Hagia Sophia: Aspects of hard and soft power
Hagia Sophia has been at the center of a campaign by Turkey’s ruling party to communicate President Recep Tayyip Erdogan’s model of political Islam to the Turkish public over the past few years. In a previous article (“Hagia Sophia and the dialogue of civilizations,” 2/12/2013, Kathimerini), I outlined the main parameters of the issue in relation to the process of the re-Islamization of Turkish political life. Erdogan has gained full dominance over the country’s political scene since then and has set the year 2023 as a target for ending a century of secularization. So what does the future hold?
Turkey uses Hagia Sophia as a tool of cultural diplomacy to exert both soft and hard power. The monument is a UNESCO World Heritage Site and has been a museum since 1935. Turkey, as a UNESCO member, has agreed to the legal framework concerning the operation of monuments under the protection of the United Nations agency, which includes parameters setting out Ankara’s rights and obligations in the context of political reciprocity with other UN member-states. For Ankara, Hagia Sophia is a symbol of soft power with strong aspects, but not so much when its soft power comes into conflict with the political will of the Turkish government based on Turkey’s hard power.
Since Turkey embarked on a process of political re-Islamization, political Islam has been calling for the various religious and political buildings that were turned into museums during the period of secularization by the Kemalists to be returned to the status quo ante – i.e. to their full religious dimensions and functions based on Islamic law and tradition. Similarly, it would not be surprising if Topkapi ceased to be a museum is open to the public and was turned into a palace again, like Dolmabahce, which the public today can only visit as part of a guided tour. It is obvious that the gradual reuse of these buildings is aimed at achieving a number of objectives, including the restoration of Istanbul to the status of capital of the Islamic-Turkish democracy or sultanate in the near future, possibly before 2023.

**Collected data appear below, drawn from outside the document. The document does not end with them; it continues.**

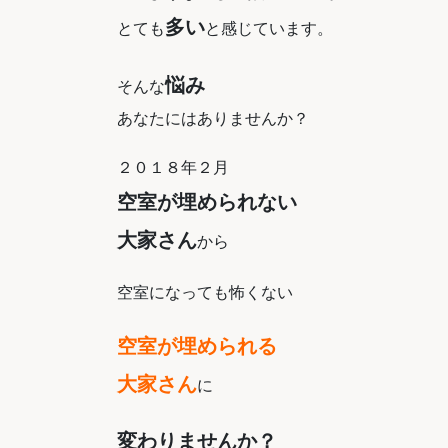
多い
とても
と感じています。
悩み
そんな
あなたにはありませんか？
２０１８年２月
空室が埋められない
大家さん
から
空室になっても怖くない
空室が埋められる
大家さん
に
変わりませんか？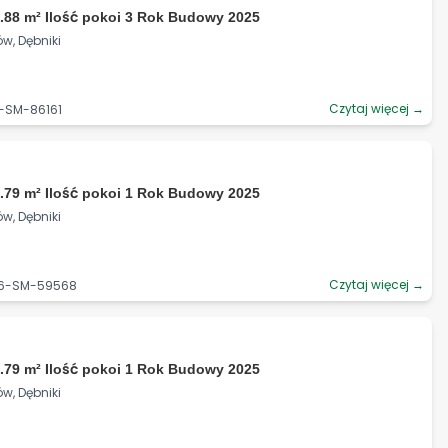
.88 m² Ilość pokoi 3 Rok Budowy 2025
w, Dębniki
Czytaj więcej →
6-SM-86161
.79 m² Ilość pokoi 1 Rok Budowy 2025
w, Dębniki
Czytaj więcej →
06-SM-59568
.79 m² Ilość pokoi 1 Rok Budowy 2025
w, Dębniki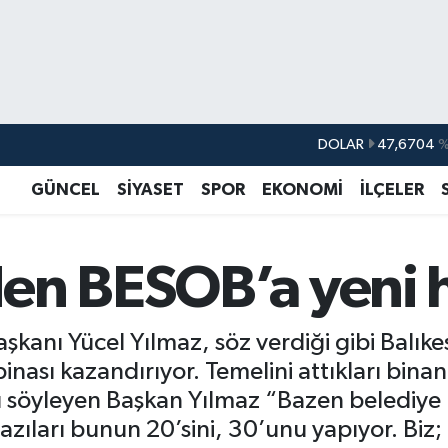
DOLAR
47,6704
EURO
55,0406
%-0.
GÜNCEL
SİYASET
SPOR
EKONOMİ
İLÇELER
STERLİN
64,2143
GRAM ALTIN
6500.87
%0.
en BESOB’a yeni h
BİST100
13.799
%
BITCOIN
64.643,95
%0.
şkanı Yücel Yılmaz, söz verdiği gibi Balıke
inası kazandırıyor. Temelini attıkları binan
ını söyleyen Başkan Yılmaz “Bazen belediye
azıları bunun 20’sini, 30’unu yapıyor. Biz;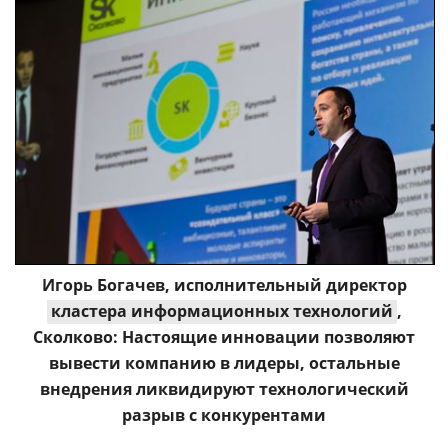
Игорь Богачев, исполнительный директор
кластера информационных технологий
,
Сколково: Настоящие инновации позволяют
вывести компанию в лидеры, остальные
внедрения ликвидируют технологический
разрыв с конкурентами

Regarding Turkey’s hard power, Ankara regards Hagia Sophia as a domestic issue and believes it can do what it pleases so long as this is in keeping with the national interest, even if this means confronting international dissenters. In this regard, taking advantage of its hard power on a geopolitical level, Ankara seems determined to confront the West by stripping Hagia Sophia of its museum character and transforming it into a mosque.
At this stage, the Turkish government is expected to use Hagia Sophia as a negotiating tool in its diplomatic struggle over Kurdistan and other geopolitical issues. Russia is the only country that has both the hard and soft power to prevent Ankara from abolishing the museum character of Hagia Sophia; however, if the conditions of normal power at a regional level allow it, Turkey will use all of its geopolitical might so that its hard-power objectives prevail over its soft-power approach in regard to Hagia Sophia in the medium and long term.
It appears that Turkey has returned to the Islamic path.
* Evangelos Venetis is head of the Middle East Research Project at the Hellenic Foundation for European & Foreign Policy (ELIAMEP).